This paper addresses how representations like “objects” and “scenes” might be learned from natural visual experience. A large body of work has focused on learning these representations as a supervised problem (e.g., by regressing on image labels) and current object and scene classifiers are highly effective. However, in the absence of expert annotations, it remains unclear how we might uncover these representations in the first place. Do “objects” fall directly out of the statistics of the environment, or are they a more subjective, human-specific construct?

Here we probe the former hypothesis. Because the physical world is highly structured, adjacent locations are usually semantically related, whereas far apart locations are more often semantically distinct. By modeling spatial and temporal dependencies, we may therefore learn something about semantic relatedness.

We investigate how these dependences may be learned from unlabeled sensory input. We train a deep neural network to predict whether or not two input images or patches are likely to be found next to each other in space or time. We demonstrate that the network learns dependencies that can be used to uncover meaningful visual groups. We apply the method to generate fast and accurate object proposals that are competitive with recent supervised methods, as well as to automatic movie scene segmentation, and to the grouping of semantically related photographs.

Related work

The idea that perceptual groups reflect statistical structure in the environment has deep roots in the perception and cognition literature (Barlow (1985); Wilkin & Tenenbaum (1985); Tenenbaum & Witkin (1983); Lowe (2012); Rock (1983)). Barlow postulated that the brain is constantly on the lookout for events that co-occur much more often than chance, and uses these “suspicious coincidences” to discover underlying structure in the world (Barlow (1985)). Subsequent researchers have argued that infants learn about linguistic groups from phoneme co-occurrence (Saffran et al. (1996)), and that humans may also pick up on visual patterns from co-occurrence statistics alone (Fiser & Aslin (2001); Schapiro et al. (2013)).

Visual grouping is also a central problem in computer vision, showing up in the tasks of edge/contour detection Canny (1986); Arbelaez et al. (2011); Isola et al. (2014) , (semantic) segmentation Shi & Malik (2000); Malisiewicz & Efros (2007), and object proposals Alexe et al. (2012); Zitnick & Dollár (2014); Krahnenbuhl & Koltun (2015), among others. Many papers in this field take the approach of first modeling the affinity between visual elements, then grouping elements with high affinity (e.g., Shi & Malik (2000)). Our work follows this approach. However, rather than using a hand-engineered grouping cue Shi & Malik (2000); Zitnick & Dollár (2014), or learning to group with direct supervision Dollár & Zitnick (2013); Krahnenbuhl & Koltun (2015), we use a measure of spatial and temporal dependence as the affinity.

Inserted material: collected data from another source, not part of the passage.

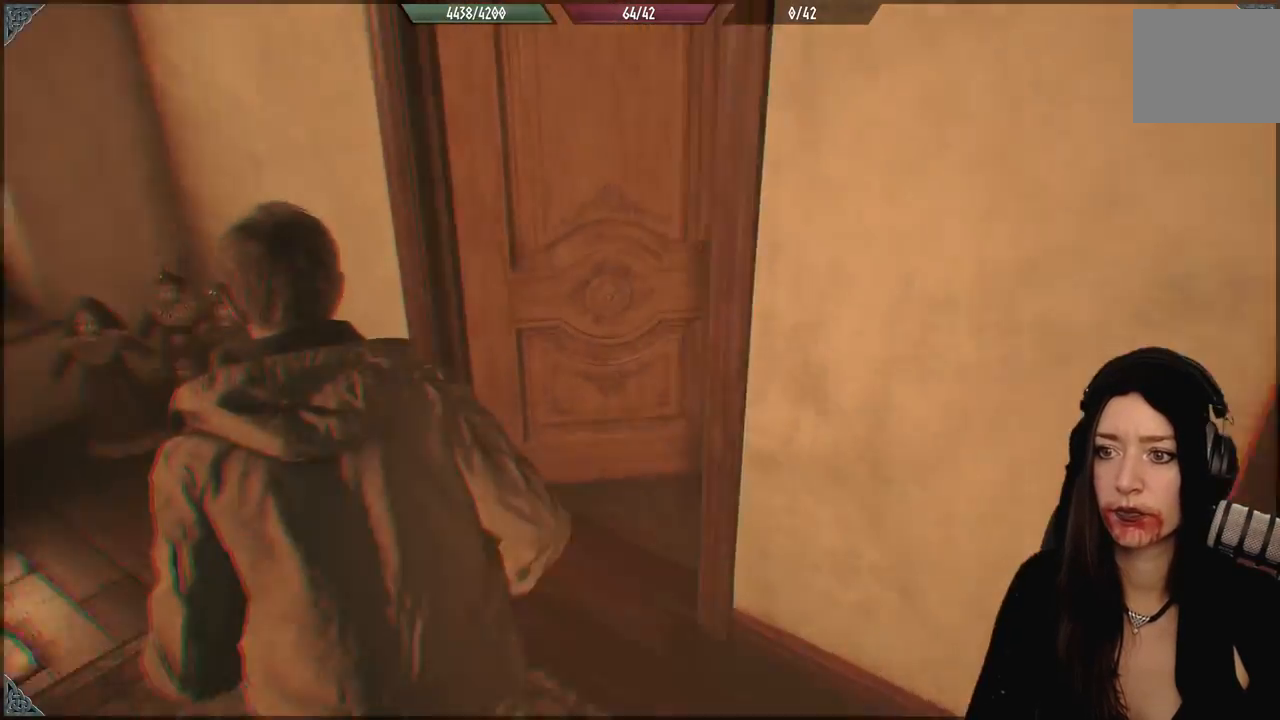
Gameplay with a controller (Xbox layout); each line is a JSON object with the inputs held at the frame after it. "events" lists button and stick changes between this image and that frame as [ms after this image, input, new state], when the widget could be followed in between. Not read: Z.
{"buttons": [], "left_stick": "left", "right_stick": "right", "events": []}
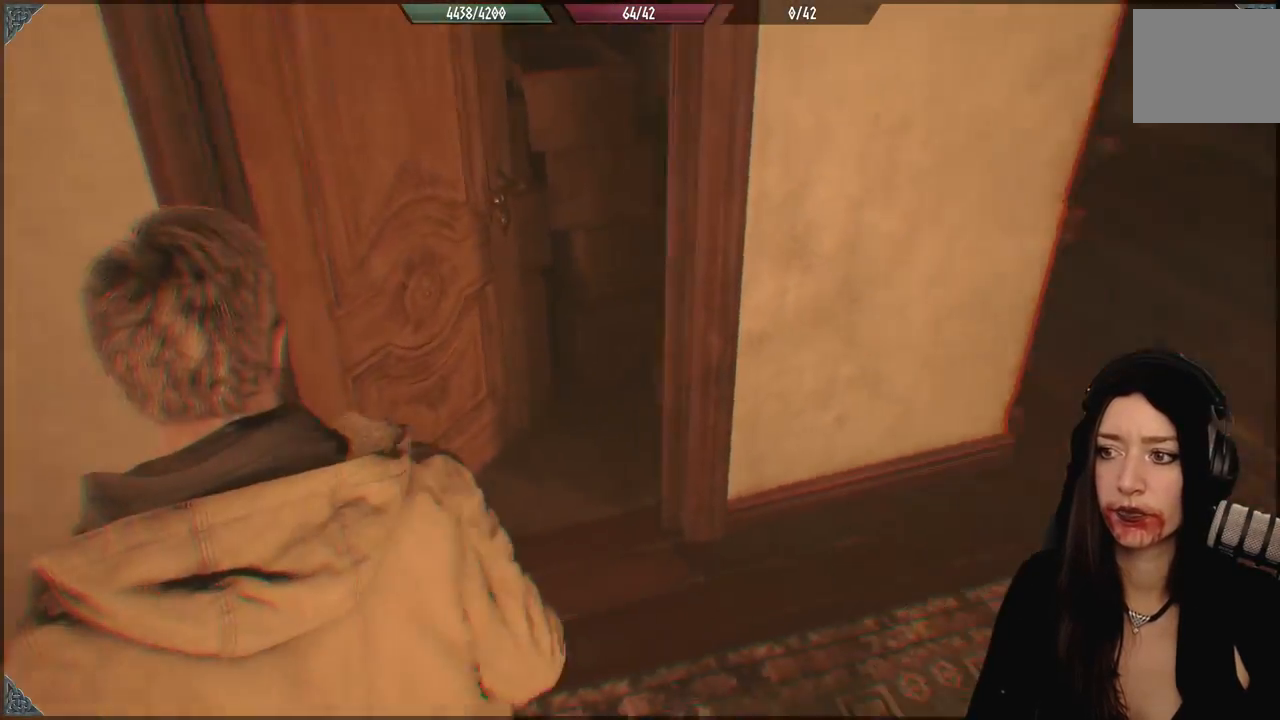
{"buttons": [], "left_stick": "center", "right_stick": "right", "events": [[100, "right_stick", "center"], [333, "right_stick", "right"], [433, "left_stick", "center"]]}
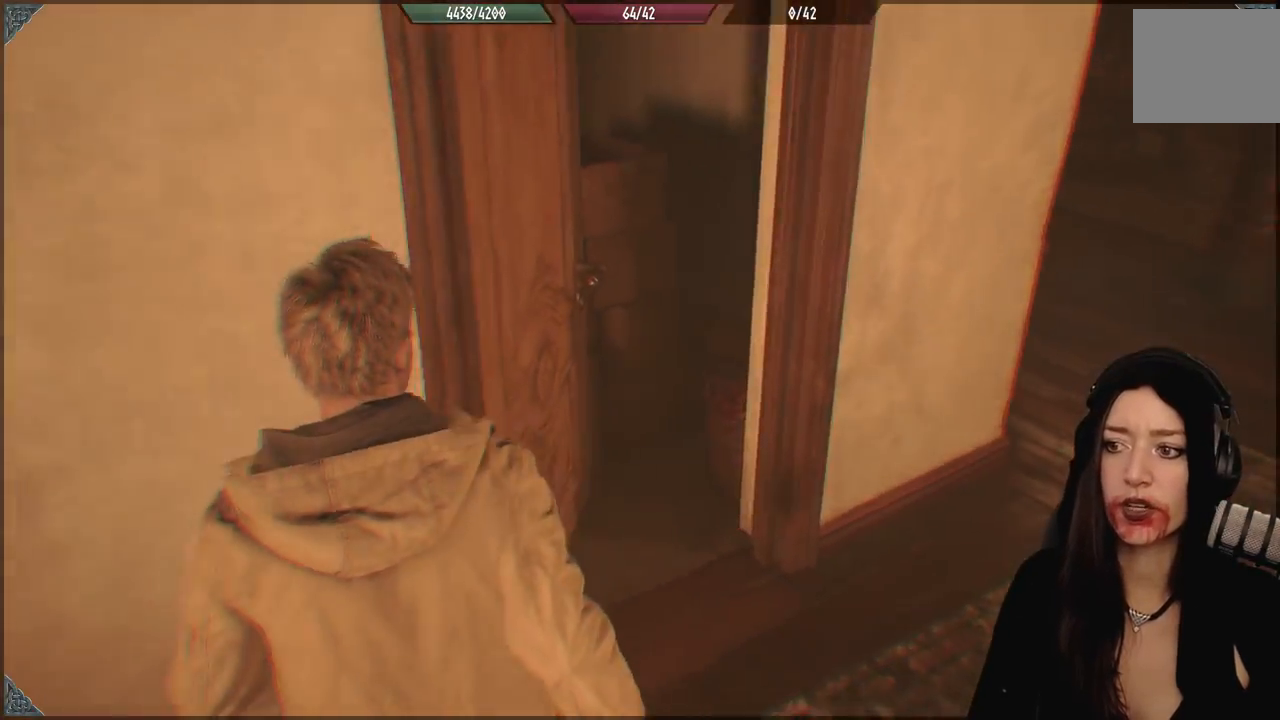
{"buttons": ["L3"], "left_stick": "up", "right_stick": "right", "events": [[33, "left_stick", "right"], [283, "left_stick", "up-right"], [383, "L3", "down"], [383, "left_stick", "up"]]}
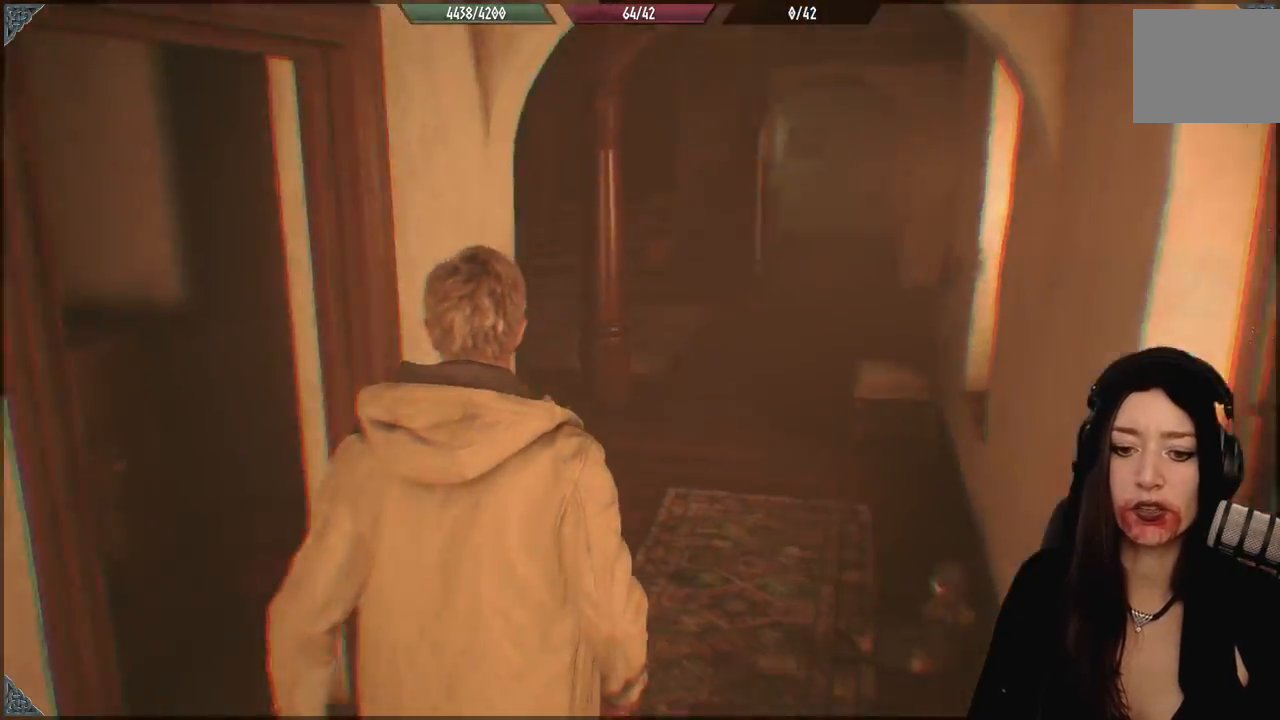
{"buttons": [], "left_stick": "up-left", "right_stick": "center", "events": [[33, "L3", "up"], [117, "right_stick", "center"], [383, "left_stick", "up-left"]]}
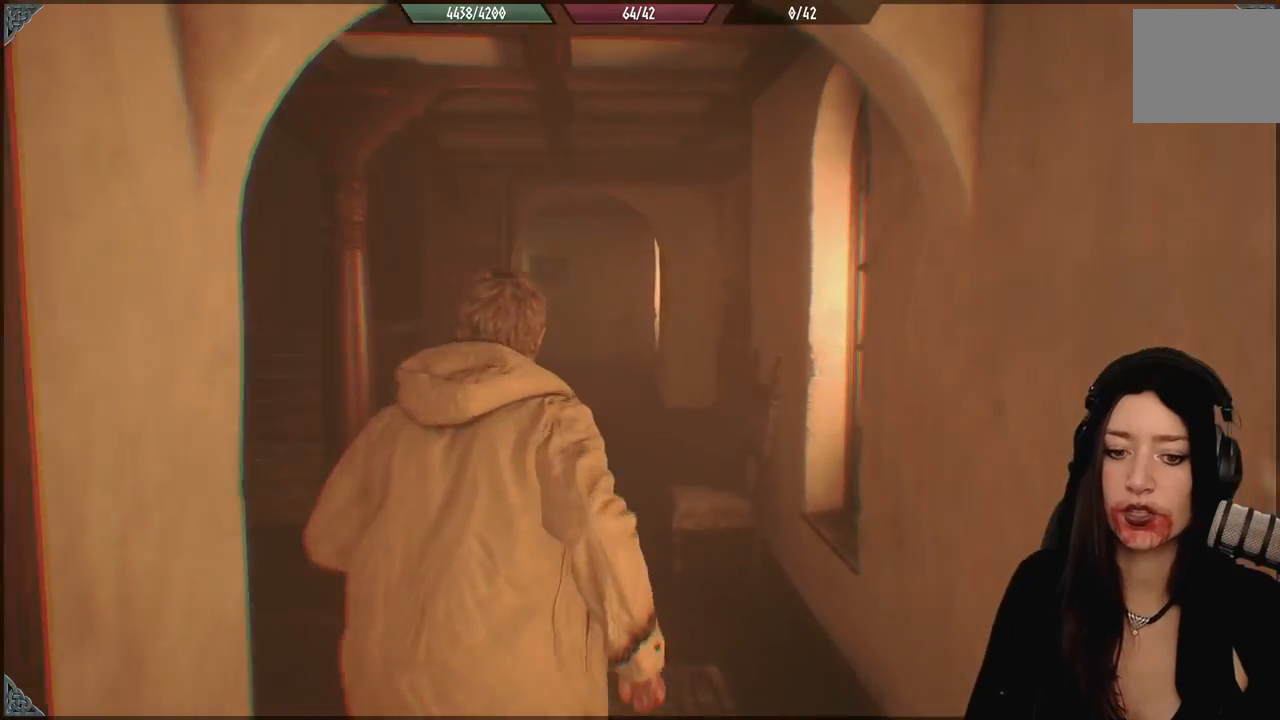
{"buttons": [], "left_stick": "up-left", "right_stick": "center", "events": [[133, "right_stick", "down"], [283, "right_stick", "down-right"], [433, "right_stick", "center"]]}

Grouping based on co-occurrence has received some prior attention in computer vision (Sivic et al. (2005); Faktor & Irani (2012; 2013); Isola et al. (2014)). Sivic et al. (2005) demonstrated that object categories can be discovered and roughly localized using an unsupervised generative model. Isola et al. (2014) showed that statistical dependences between adjacent pixel colors, measured by pointwise mutual information (PMI) can be very effective at localizing object boundaries. Both these methods require modeling generative probability distributions, which restricts their ability to scale to high-dimensional data. Our model, on the other hand, is discriminative and can be easily scaled.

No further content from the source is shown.